Inodes are accessed a lot with just the the vnode lock, and the vnode
interlock here won't affect races with most other accesses.

>> What's left is avoiding setting IN_MODIFIED when it's unsafe, to
>> protect against the deadlock.
>
> So, I will do the following:
>
> 1. Protect both setting and reading inode times and i_flag with vnode
> interlock. This shall be done through all the sys/ufs/*/* code.

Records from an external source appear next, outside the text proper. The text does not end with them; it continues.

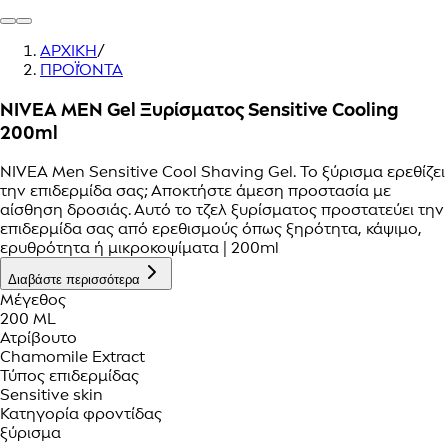
ΑΡΧΙΚΗ
/
ΠΡΟΪΌΝΤΑ
NIVEA MEN Gel Ξυρίσματος Sensitive Cooling
200ml
NIVEA Men Sensitive Cool Shaving Gel. Το ξύρισμα ερεθίζει
την επιδερμίδα σας; Αποκτήστε άμεση προστασία με
αίσθηση δροσιάς. Αυτό το τζελ ξυρίσματος προστατεύει την
επιδερμίδα σας από ερεθισμούς όπως ξηρότητα, κάψιμο,
ερυθρότητα ή μικροκοψίματα | 200ml
Διαβάστε περισσότερα
Μέγεθος
200 ML
Ατρίβουτο
Chamomile Extract
Τύπος επιδερμίδας
Sensitive skin
Κατηγορία φροντίδας
ξύρισμα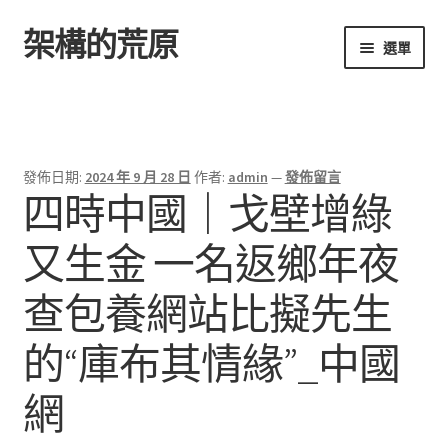
架構的荒原
跳
跳
選單
至
至
導
主
首頁
覽
要
列
內
容
發佈日期:
2024 年 9 月 28 日
作者:
admin
—
發佈留言
四時中國｜戈壁增綠
又生金 一名返鄉年夜
查包養網站比擬先生
的“庫布其情緣”_中國
網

The patch doesn't change so much.  Most places shouldn't need changing.

> 2. Modify ufs_itimes:
>> If neither IN_CHANGE nor IN_UPDATE is set then it might be unsafe to
>> set IN_MODIFIED since the file system might be suspended or in the
>> process of being suspended with the vnode sync loop in ffs_sync()
>> having iterated past the vnode.
> In other words, if IN_CHANGE or IN_UPDATE are already set, I can
> safely convert IN_ACCESS into IN_MOD.

Not quite.  IN_ACCESS can also be handled if IN_MODIFIED is already
set, even if neither IN_CHANGE nor IN_UPDATE is set.  All this is when
the file system is suspended; otherwise we can do anything to the
inode.  In all cases, we depend on the inode not changing underneath
us.  I think ordinary vnode locking gives that, just like it did before
suspension existed.

> Otherwise, I shall implemented the algorithm below. Suspending/suspended
> checks need to take MNT_ILOCK.
>> ...
>> When ufs_itimes() cannot set IN_MODIFIED then it has to either risk
>> losing the access time update or use some mechanism to defer it (e.g.
>> set IN_LAZYMOD or a new flag and let process_deferred_inactive() set
>> IN_MODIFIED after the file system has been resumed).
>>
> BTW, shall the test for MNT_RDONLY in the ufs_itimes moved earlier ?

Probably not.  It is supposed to be earlier, but is misplaced to work
around bugs in the MNT_RDONLY case (this case should never set a flag
or a timestamp, but in fact does set flags to work around bugs elsewhere).

> 3. Add the process_deferred_lazymod procedure, called from ffs_snapshot
> before proc_deferred_inactive, that shall convert IN_LAZYMOD | IN_ACCESS
> into IN_MODIFIED. To be safe, the proc_def_lazymod needs vn_start_write braces.

I think you should just ignore IN_ACCESS when it cannot be converted to
a timestamp, or use IN_LAZYMOD.

ufs_inactive() needs to do something with IN_LAZYMOD other than blindly
turn it into IN_MODIFIED (but I believe the problem case is unreachable
in -current -- see other mail).

ffs_update() clears IN_MODIFIED.  I now think this and other clearings
in ffs_update() are safe.  vnode locking should make it safe to change
the inode, and it doesn't matter if the file system is suspended (or
being suspended) provided IN_MODIFIED is not set when it shouldn't be.

Bruce